Re: Different way of maintaining users?

  • From: stephen booth <stephenbooth.uk@xxxxxxxxx>
  • To: vsimmons@xxxxxxxxxxxxxxx
  • Date: Sat, 15 Oct 2005 22:59:38 +0100

On 14/10/05, Vanessa A. Simmons <vsimmons@xxxxxxxxxxxxxxx> wrote:
>
> We are considering a change to the way our users access the database and our
> applications. We would like to make sure that users are getting to the data
> through the applications only and not using external tools (i.e.

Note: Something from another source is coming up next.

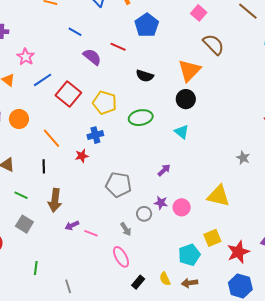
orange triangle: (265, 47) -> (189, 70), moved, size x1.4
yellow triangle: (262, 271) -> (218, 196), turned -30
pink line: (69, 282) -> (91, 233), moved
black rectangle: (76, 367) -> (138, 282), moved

SQL*Plus)
> to access the database directly with the hopes that this will help us to
> further secure our databases.

One of the companies I used to work for wanted to do something similar
in a Forms app (forms 4.x IIRC).  The way they did it was to not grant
the table access to the user but instead to a password protected role.
 The role was granted to the user but not enabled., when the app
connected to the database it would enable the role and provide the
password (which was hard coded in the application)  I guess that you
could store the password  in an encrypted form in the database or an
external file so the application reads it in and decrypts it to use to
enable the role.

You'd have to have two users, one to own the schema that only the
administrators know the password for (apply the same levels of
security as you do for the system/sys accounts) and one that the
application uses to access the data.

SQL*Plus isn't your own (or probably even main) problem, there's a
certain level of barrier to entry to use it (you have to know SQL). 
Applications like Access and Excel connecting over ODBC tend to be a
bigger problem, there's a lower barrier to entry.

Stephen
--
It's better to ask a silly question than to make a silly assumption.